For the past 46 years, people around the nation have spent April 22 celebrating Earth Day by both cleaning and protecting the Earth. Earth Day’s website explains how, on April 22, 1970 the Environmental movement came to life through demonstrations and rallies all around the United States thanks to then-U.S. Sen. from Wisconsin, Gaylord Nelson.
Now, at the College of William and Mary since 2011, William and Mary Sustainability Organization hosts an entire week of awareness raising activities dedicated to the Earth. With this year’s theme “The World Around Us,” a group of students, including myself and my co-blogger, Talia Schmitt, will be attempting to survive the week of April 16 to 22 without producing waste. Aside from a much lighter garbage bag, this means avoiding a large amount of products we generally consumer on a daily basis.
In food waste alone, William and Mary students wasted 174 tons of food in 2015. Not just on the College’s campus, but also all over the U.S. we have developed this culture around disposable property, whether it is a paper towel or old, beaten up car. We have made throwing things “away” as normal as eating breakfast or taking a shower, but the problem with this is there is no real “away.” As wonderful a concept as this is with renewable resources, it also means that the Styrofoam egg carton thrown away yesterday will likely still be around long after the garbage truck picks it up; like 500 years after. According to a report by the U.S. Environmental Protection Agency in 2013, Americans generated about 254 million tons of trash. Even with recycling, most products must be degraded instead of fully recycled, and the process emits huge amounts of green house gases. The EPA says that 42 percent of U.S. greenhouse gas emissions derive from producing, processing, transporting and disposing of our food and goods.

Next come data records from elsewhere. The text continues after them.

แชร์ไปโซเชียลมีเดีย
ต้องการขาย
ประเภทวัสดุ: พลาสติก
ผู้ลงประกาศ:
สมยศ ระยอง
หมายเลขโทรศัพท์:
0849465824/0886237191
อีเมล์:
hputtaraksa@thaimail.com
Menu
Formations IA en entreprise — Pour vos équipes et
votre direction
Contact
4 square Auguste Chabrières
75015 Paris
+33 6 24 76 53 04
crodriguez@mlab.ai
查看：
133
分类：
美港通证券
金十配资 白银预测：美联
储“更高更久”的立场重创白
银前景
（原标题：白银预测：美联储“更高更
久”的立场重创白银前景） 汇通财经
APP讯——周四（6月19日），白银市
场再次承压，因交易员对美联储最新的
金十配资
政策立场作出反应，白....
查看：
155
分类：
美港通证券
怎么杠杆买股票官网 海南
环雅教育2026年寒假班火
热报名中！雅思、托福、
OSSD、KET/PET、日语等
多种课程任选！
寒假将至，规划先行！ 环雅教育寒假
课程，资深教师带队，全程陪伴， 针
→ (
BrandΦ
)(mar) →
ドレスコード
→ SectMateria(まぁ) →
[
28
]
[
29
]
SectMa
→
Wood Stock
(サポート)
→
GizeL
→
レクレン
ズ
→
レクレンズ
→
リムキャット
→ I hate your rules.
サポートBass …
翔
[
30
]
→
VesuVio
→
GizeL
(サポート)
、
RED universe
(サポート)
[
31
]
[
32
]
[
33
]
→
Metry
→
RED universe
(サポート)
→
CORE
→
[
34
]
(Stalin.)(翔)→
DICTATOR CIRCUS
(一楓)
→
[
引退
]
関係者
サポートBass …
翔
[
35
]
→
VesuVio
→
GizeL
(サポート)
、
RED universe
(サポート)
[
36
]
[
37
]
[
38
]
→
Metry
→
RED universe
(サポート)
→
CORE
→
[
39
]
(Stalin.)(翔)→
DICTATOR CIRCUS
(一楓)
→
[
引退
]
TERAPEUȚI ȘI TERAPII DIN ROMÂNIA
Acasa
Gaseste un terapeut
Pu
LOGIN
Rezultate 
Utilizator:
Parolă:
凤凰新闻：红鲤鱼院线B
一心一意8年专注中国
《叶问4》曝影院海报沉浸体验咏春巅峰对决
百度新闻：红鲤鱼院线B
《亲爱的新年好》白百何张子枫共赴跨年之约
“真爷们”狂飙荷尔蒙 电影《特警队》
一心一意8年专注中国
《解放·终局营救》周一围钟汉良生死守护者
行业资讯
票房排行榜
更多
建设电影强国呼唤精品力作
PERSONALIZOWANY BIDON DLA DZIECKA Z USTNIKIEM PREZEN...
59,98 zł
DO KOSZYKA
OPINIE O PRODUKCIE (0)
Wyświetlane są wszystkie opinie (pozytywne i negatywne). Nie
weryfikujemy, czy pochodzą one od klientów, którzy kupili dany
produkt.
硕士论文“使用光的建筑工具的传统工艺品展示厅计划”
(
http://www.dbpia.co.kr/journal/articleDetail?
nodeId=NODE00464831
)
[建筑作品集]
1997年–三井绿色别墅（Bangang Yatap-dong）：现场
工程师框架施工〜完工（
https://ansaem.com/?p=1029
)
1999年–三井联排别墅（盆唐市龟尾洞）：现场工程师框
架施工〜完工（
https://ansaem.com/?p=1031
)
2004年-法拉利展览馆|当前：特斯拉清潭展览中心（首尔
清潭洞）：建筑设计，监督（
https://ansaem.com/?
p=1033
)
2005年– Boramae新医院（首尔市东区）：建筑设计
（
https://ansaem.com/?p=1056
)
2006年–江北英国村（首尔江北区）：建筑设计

For the “wasteless” week, we hope to monitor how much waste we use each day — what we could and could not avoid, or what was most difficult not to use. Although we will try to restrict generating waste from sources such as paper towels, plastic utensils, bad, edible food waste and wrappers of any sort, there are certain necessities that our College campus life requires. These include things such as non-edible food waste, behind-the-scenes cafeteria packaging, electricity, showers, toilet paper and tissues. Additionally, any waste products that can be up-cycled, or put to a new use, will not count as waste.
Everyone is welcome to participate in the “Wasteless” challenge for Earth Week, whether publicly or just thinking about it in the back of your head. If this appeals to you, I would encourage anyone to join me and Talia, as well as a handful of other students, in what I expect will be an eye-opening experience.